When you ask one LLM “should we do X?”, you are mostly asking it to confirm. Models are trained to be helpful. In a conversation with one user, helpful reads as agreeing with the framing you brought in. The answer comes back well-written, internally coherent, persuasive. None of that tells you whether it’s right.

This is fine when the question is easy. Most of my LLM use is easy. Write the function, summarise the doc, generate the test, translate the email. One persona, one answer, done.

It starts breaking when the question is actually a decision. A decision is rarely a single question. “Should we ship this feature?” is at minimum four questions stapled together: engineering, cost, product, regulatory. Probably more. The chat box flattens all of them into one answer written by one persona, optimised to sound reasonable. You read it, you nod, you move on. Months later you realise the answer was reasonable but wrong, because nothing in the loop pushed back.

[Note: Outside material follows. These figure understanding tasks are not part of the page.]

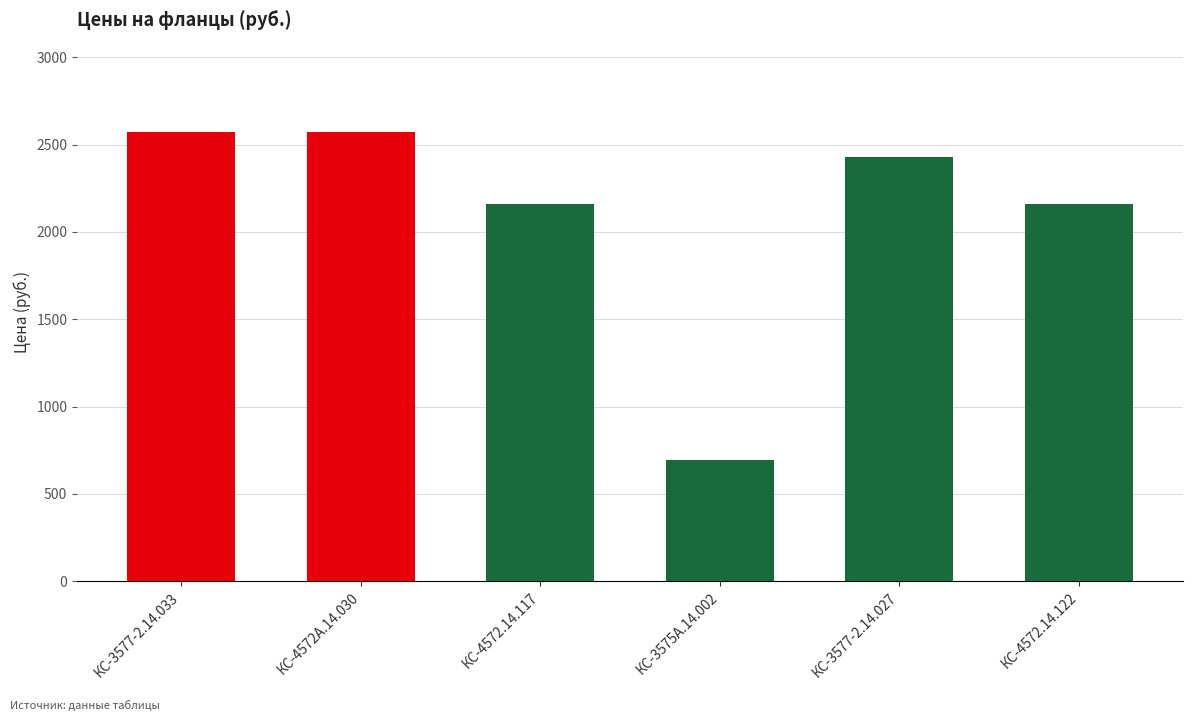

What value does the data have at КС-3577-2.14.033, to the nearest 100?

2600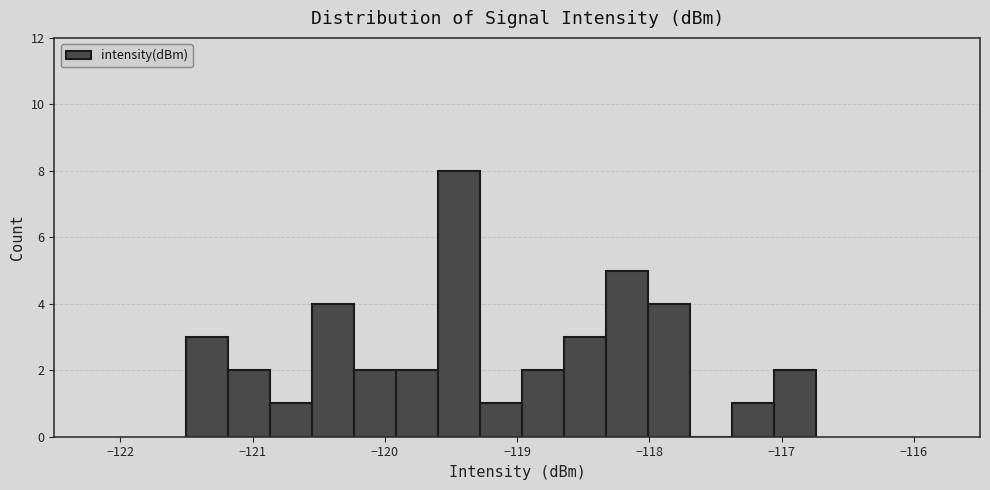

Read against the x-axis, roughly where is the centre of the tallest bar?

-119.4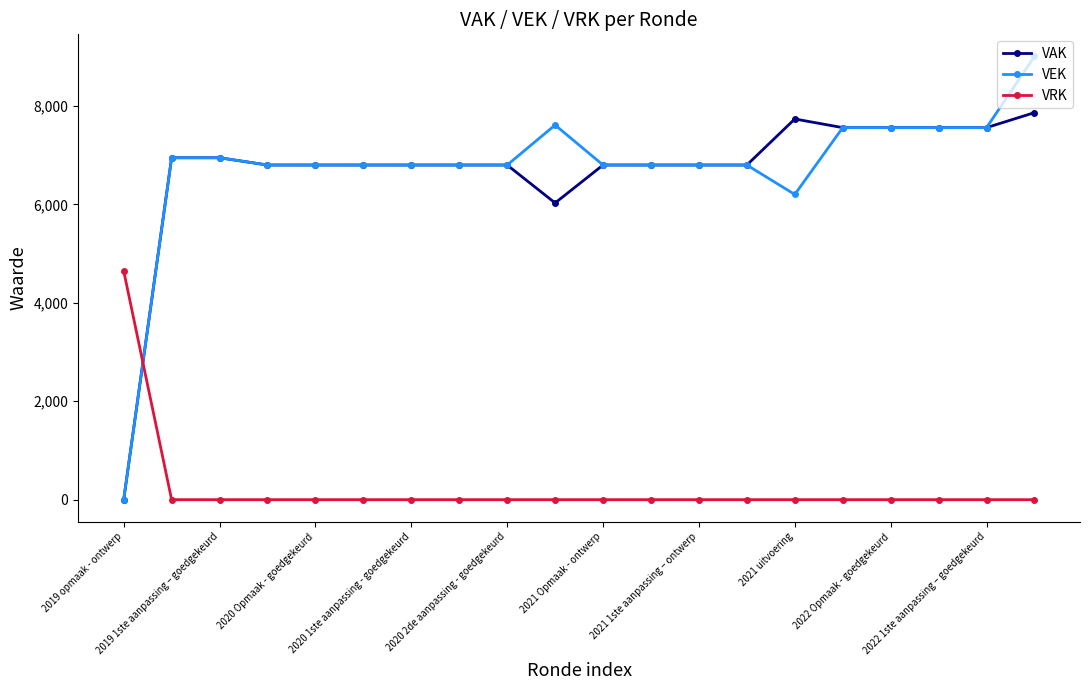

What are all the series names shown in the legend?

VAK, VEK, VRK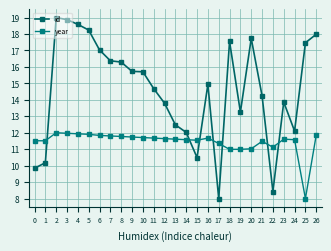

Between which two adjacent categories do year and id first intersect?

1 and 2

There was no friction anywhere in the loop. Friction is most of the value you get from talking a decision through with another person, and the chat box is shaped specifically to remove it.

What the thing does

You name a proposal. You pick a few personas, say CTO, CFO, head of design, head of sales. Each persona is a Claude Code skill with a perspective and a set of things it cares about. They each take a position on the proposal. A neutral facilitator reads the positions and finds the real disagreements, not the polite ones. Everyone gets a rebuttal round with the disagreement made explicit. At the end there’s a verdict: GO, NO-GO, or CONDITIONAL, with the reasoning attached.

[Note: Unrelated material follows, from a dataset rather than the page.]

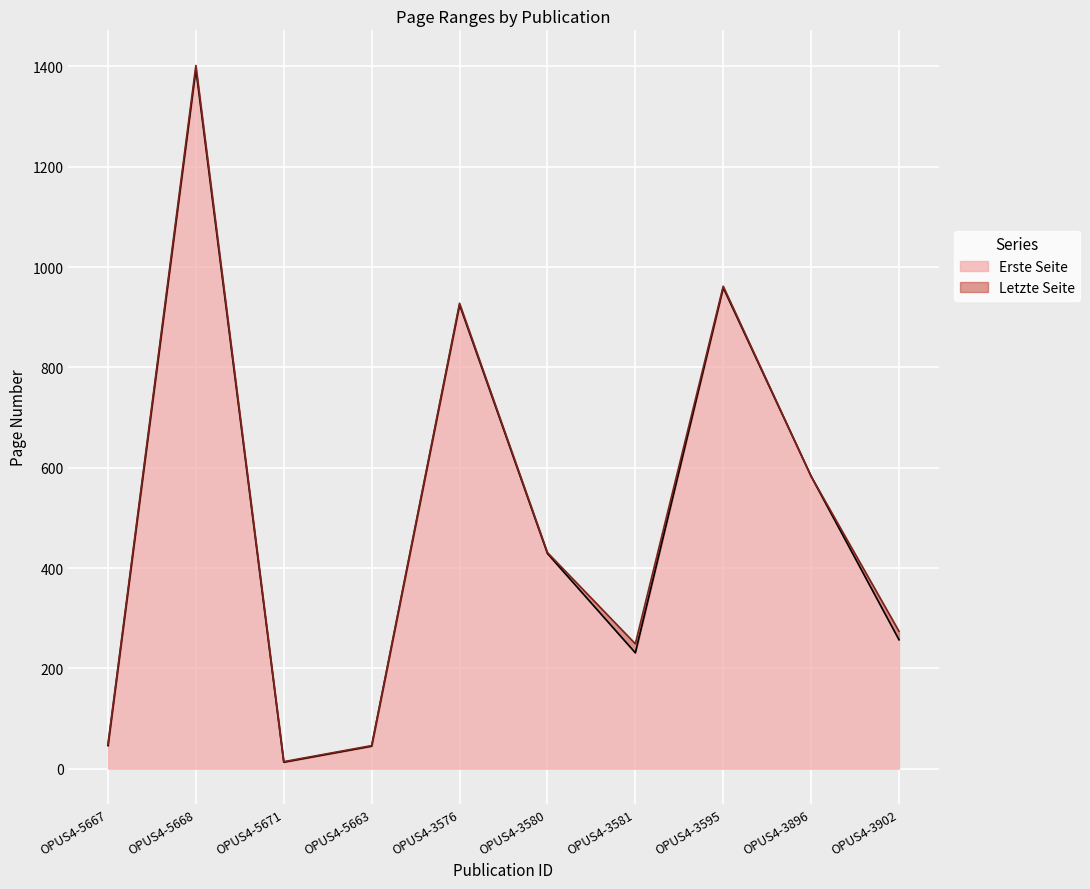

The Letzte Seite series shows 49 at OPUS4-5667. True or false?

True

It is roughly the same idea as Karpathy’s llm-council, with one inversion. Karpathy uses different models for diversity. The bet is that GPT, Claude, and Gemini reading the same prompt will land in different places, and the spread is the signal. I went the other way. Same model, different skills. In 2026 the prompt is doing more work than the underlying weights. A well-written CFO persona on Sonnet pushes back in CFO ways more reliably than a generic GPT prompt would, because the persona is the thing carrying the perspective, not the model behind it.

Both approaches probably work. I had Claude Code skills sitting there, I had a Saturday, this version was the one I could build.

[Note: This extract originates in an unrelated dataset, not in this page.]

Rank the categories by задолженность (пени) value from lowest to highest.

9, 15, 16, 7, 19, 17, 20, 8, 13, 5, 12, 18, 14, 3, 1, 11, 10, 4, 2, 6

What it changes when you actually use it

The disagreement is the value. When all four personas agree, I trust the output less, not more. Unanimity usually means I didn’t give the system anything hard to argue about, or I framed the proposal in a way that pre-committed all four to the same answer. Two personas tearing into each other on a clean clash is the only outcome where I learn something.

Where I’ve actually used it: picking between two technical approaches when I can’t pick. Pressure-testing a product cut before committing engineering to it. Reading a hostile draft of an email I’m about to send to a board member or investor. None of those are problems where I want an agreeable answer. They’re all problems where I want the version that says “no, here’s what you’re missing.”

It is not a team. It does not replace the people who actually know the business. It is a structured prompt with disagreement baked in. The point is to convert a chat into something closer to a meeting where people argue, which is usually where the better answer comes from.

It also doesn’t work for everything. For “write me an email” you don’t want a debate, you want a writer. For “explain this to me” you want a teacher. Council is for the kind of question where the answer is genuinely contested, not for routine production.

The honest part

It is 99% vibe-coded in an afternoon with an agent in the loop. There are no tests. There is no roadmap. The repo is on GitHub because it’s easier than not, not because it’s a product.

What I’d want anyone reading this to take away is the pattern, not the implementation. The repo is one weekend’s attempt at it. Forced disagreement, structured rounds, written reasoning that you can go back and look at later. As LLMs keep getting better at sounding confident, more of the interesting engineering work shifts to the question of where the friction has to come from, because it isn’t going to come from inside the model. Council is one tiny version of that. There are obviously better ones to be built, and probably most of them will be.

Repo: github.com/MiguelCabralOliveira/claude-council.